(Structured pose outputs)
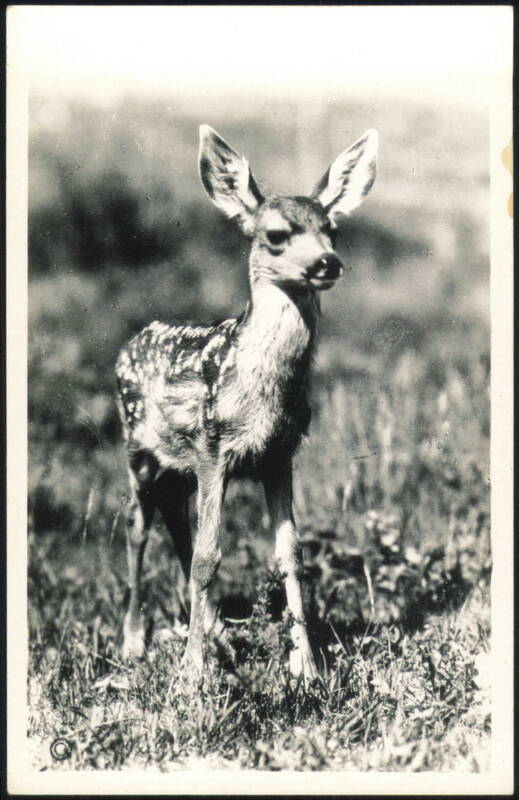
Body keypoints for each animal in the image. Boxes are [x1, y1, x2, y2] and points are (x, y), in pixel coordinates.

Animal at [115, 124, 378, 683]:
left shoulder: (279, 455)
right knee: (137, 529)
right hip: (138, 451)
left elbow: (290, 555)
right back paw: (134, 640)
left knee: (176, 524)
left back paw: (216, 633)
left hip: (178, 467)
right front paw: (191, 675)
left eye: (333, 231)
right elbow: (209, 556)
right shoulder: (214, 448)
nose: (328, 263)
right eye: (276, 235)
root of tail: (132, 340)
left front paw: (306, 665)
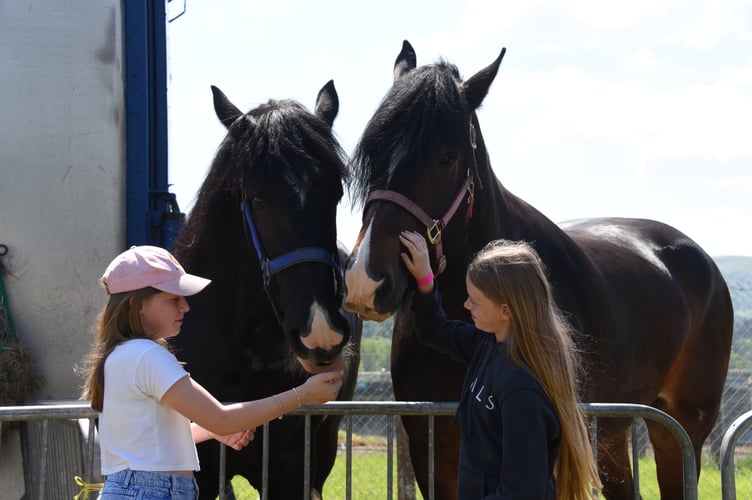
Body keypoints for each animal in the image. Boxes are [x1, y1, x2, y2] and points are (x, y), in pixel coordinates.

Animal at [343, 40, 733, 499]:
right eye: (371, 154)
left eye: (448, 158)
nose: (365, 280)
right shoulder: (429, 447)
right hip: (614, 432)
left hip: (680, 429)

--

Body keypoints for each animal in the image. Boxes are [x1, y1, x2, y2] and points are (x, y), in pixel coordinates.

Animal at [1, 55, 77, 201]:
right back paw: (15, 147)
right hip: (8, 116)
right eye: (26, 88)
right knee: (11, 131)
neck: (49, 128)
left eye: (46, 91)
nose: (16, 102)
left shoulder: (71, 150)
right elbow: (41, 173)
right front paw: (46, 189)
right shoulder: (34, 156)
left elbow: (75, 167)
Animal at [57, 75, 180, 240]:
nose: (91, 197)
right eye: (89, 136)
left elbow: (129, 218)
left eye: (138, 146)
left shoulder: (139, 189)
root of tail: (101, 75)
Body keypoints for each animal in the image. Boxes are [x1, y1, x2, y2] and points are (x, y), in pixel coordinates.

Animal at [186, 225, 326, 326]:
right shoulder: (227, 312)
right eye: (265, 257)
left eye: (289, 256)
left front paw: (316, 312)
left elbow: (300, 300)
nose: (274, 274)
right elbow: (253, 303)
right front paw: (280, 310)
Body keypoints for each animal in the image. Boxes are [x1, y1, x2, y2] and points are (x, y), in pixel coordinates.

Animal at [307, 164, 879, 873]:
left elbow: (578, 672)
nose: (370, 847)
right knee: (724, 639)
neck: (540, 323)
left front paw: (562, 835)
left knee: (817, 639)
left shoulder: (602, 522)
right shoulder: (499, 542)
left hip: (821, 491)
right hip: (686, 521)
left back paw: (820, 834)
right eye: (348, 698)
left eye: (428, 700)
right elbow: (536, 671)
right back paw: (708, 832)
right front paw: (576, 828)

The task: Your answer is the exact run of lines above from the one with "left shoulder: (279, 455)" through the one with "left hip: (680, 429)", both ends included, minus any picture.

Exercise answer:
left shoulder: (279, 455)
right knee: (137, 529)
right hip: (138, 451)
left elbow: (290, 555)
right back paw: (134, 640)
left knee: (176, 524)
left back paw: (216, 633)
left hip: (178, 467)
right front paw: (191, 675)
left eye: (333, 231)
right elbow: (209, 556)
right shoulder: (214, 448)
nose: (328, 263)
right eye: (276, 235)
root of tail: (132, 340)
left front paw: (306, 665)
Body keypoints for each animal in the image. Boxes are [x1, y1, x2, y2] and points are (x, y), in pixel coordinates.

Animal at [343, 40, 733, 499]:
right eye: (371, 154)
left eye: (448, 158)
nose: (365, 280)
right shoulder: (429, 447)
right hip: (614, 432)
left hip: (680, 429)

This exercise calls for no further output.